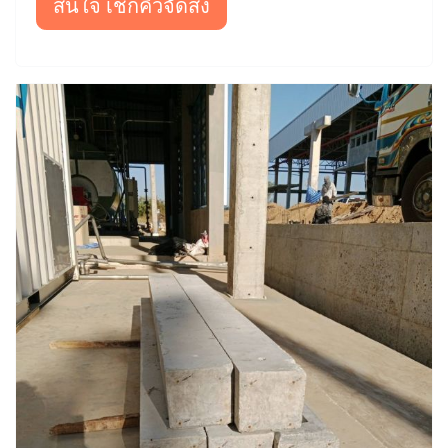
สนใจ เช็กคิวจัดส่ง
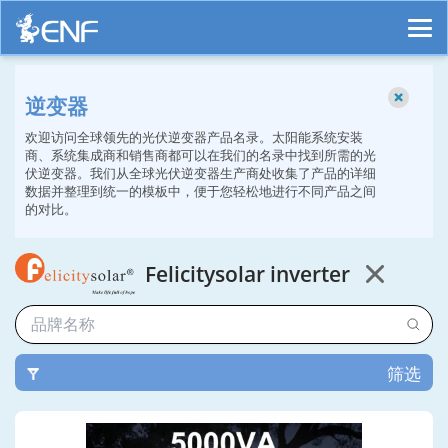
逆变器
欢迎访问全球领先的光伏逆变器产品名录。太阳能系统安装
商、系统集成商和销售商都可以在我们的名录中找到所需的光
伏逆变器。我们从全球光伏逆变器生产商处收集了产品的详细
数据并整理到统一的模板中，便于您轻松地进行不同产品之间
的对比。
Felicitysolar inverter
筛选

★ ★ ★ ★ ★ ★ ★

## [Required action]
Every entry above needs to be copied exactly, and no pictures go with it.

## [Task solution]
สนใจ เช็กคิวจัดส่ง
逆变器
欢迎访问全球领先的光伏逆变器产品名录。太阳能系统安装
商、系统集成商和销售商都可以在我们的名录中找到所需的光
伏逆变器。我们从全球光伏逆变器生产商处收集了产品的详细
数据并整理到统一的模板中，便于您轻松地进行不同产品之间
的对比。
Felicitysolar inverter
筛选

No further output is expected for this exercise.